Thing is, most of these clowns still don’t dare defend Trump, because they all know what he did was dreadful and can’t find it in their swampy hearts to actually bring themselves to launch a full throated defence, so we’re left to whataboutery, constitutional doublespeak, and bullshittery for the next few days. If the GOP actually believes what Trump did was fine and defensible, let’s see them all stand up and launch a full throated defence; we’d all respect them a lot more if they openly went “this depraved thing, we support it” rather than a load of red herring type nonsense, which is what we seem to be being subjected to by all but the most insane Republicans. They can’t defend him, but they will never, ever, take a stand.
Let’s make it very clear: this impeachment trial, when it ends in acquittal, demonstrates once and for all that American democracy is beyond repair, and it should be taken apart piece by piece and totally reimagined. It is now an extremist kleptocracy, not a liberal conception of democracy (historically America never really was either “liberal” or a functioning example of any sort of democracy). This place isn’t leader of the free world, it’s a cesspit of racism, hatred, conspiracies, and regressivism. When that vote passes to acquit (and it will), anyone remotely liberal or so called progressive can call time on ever considering the Republican party a legitimate party to work with, or recognise. From now on, Democrats must push their priorities, and ignore the GOP; it is no longer a legitimate party, let it shout in its own echo chamber, stop capitulating to its priorities or trying to bargain with the scaly cadavers it calls its leaders (I’m looking at you Mitch McConnell).
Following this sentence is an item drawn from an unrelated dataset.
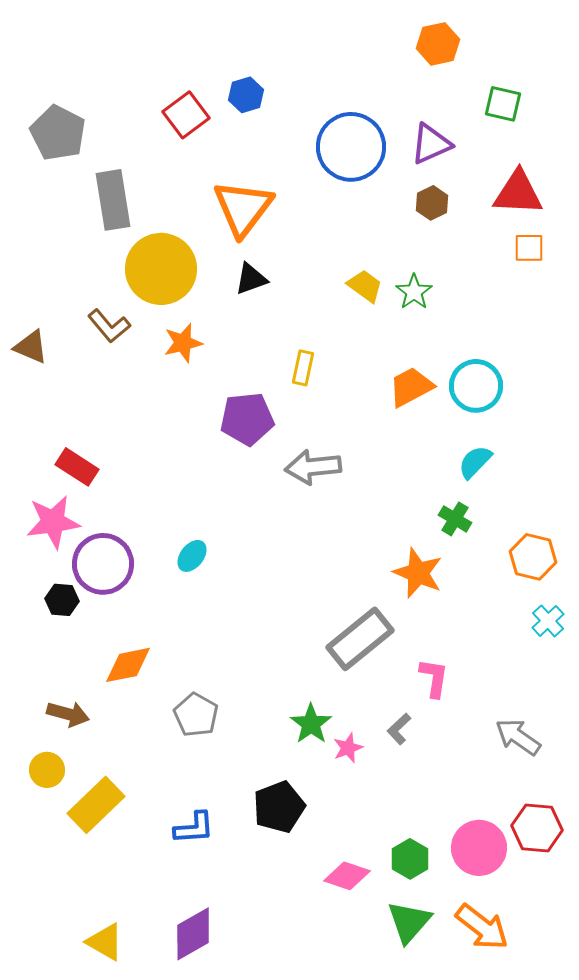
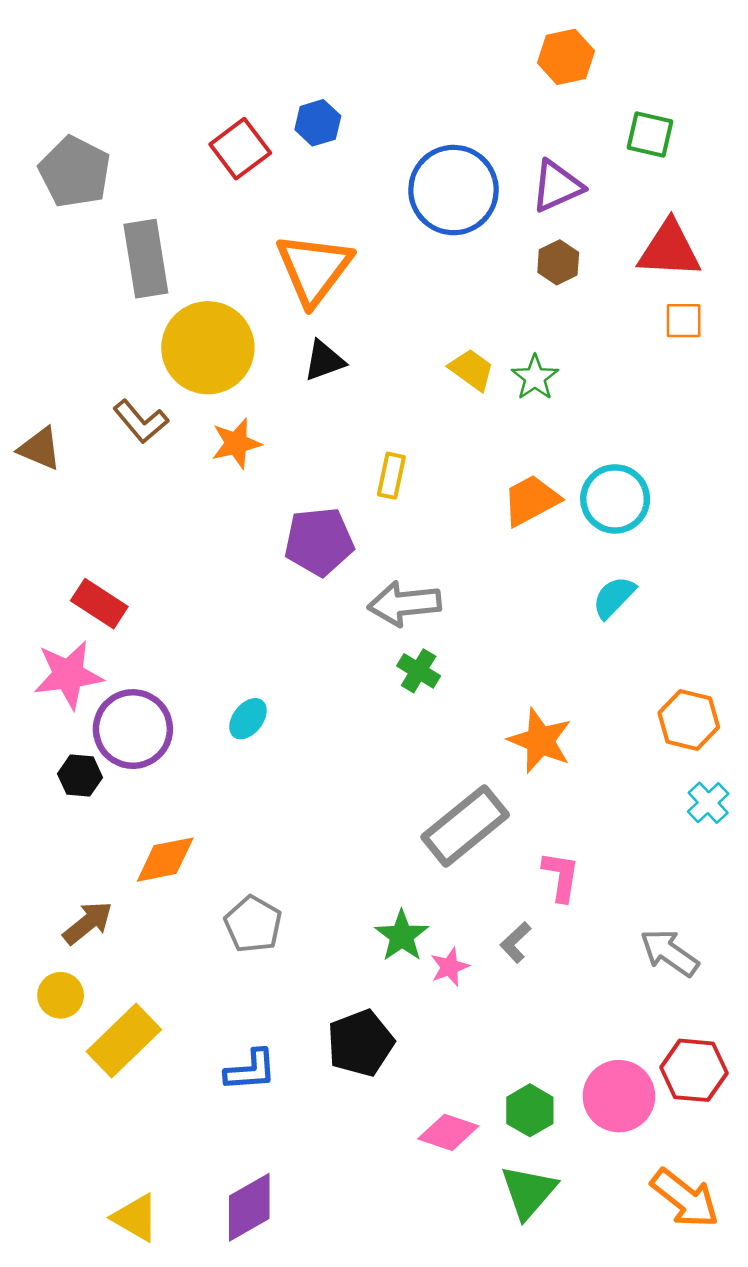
green cross: (455, 519) -> (419, 671), moved
brown arrow: (68, 714) -> (88, 923), turned -54
orange arrow: (482, 927) -> (685, 1198), moved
Democrats cannot let this go, and in 2022 must hammer and hammer vulnerable Republicans for their vote to acquit.
A staggering fact of US politics is how out of step the GOP is with the country at large, including majorities of its own voters, on such a staggering array of issues. A good example would be the fact there is a sweeping, supermajoritarian consensus around the American Rescue Plan, Biden’s ambitious plan that doesn’t go as far a needed, but goes a whole lot farther than Obama’s stimulus did, and is a good floor for progressives to work with, with so many welcome provisions within it. Republicans oppose the thing, setting them against 80% of American voters; now, that’s the sort of math I like the look of.
Rather than hammer the GOP on abstract things like being “the party of QANON”, Democrats must also use 2022 as an opportunity to show how out of step and out of touch Republicans are, how they worked to stop relief getting out the door, how they fought to delete key provisions, how they pushed the priorities of a wealthy elite over the needs of the people, an dhow they opposed massively popular legislative measures after massively popular legislative measure. If they perform, Joe Biden can hit the campaign trail for the Democrats in 2022, saying “we did all this, and no thanks to them”. That,, above all else, would be the single most potent and effective strategy to hold and expand congressional majorities at the midterms, flying against the odds of conventional wisdom. These are unusual times, and the latitude for this is there, if Democrats take the initiative to be the party of “rebuild” not the party of “gridlock”.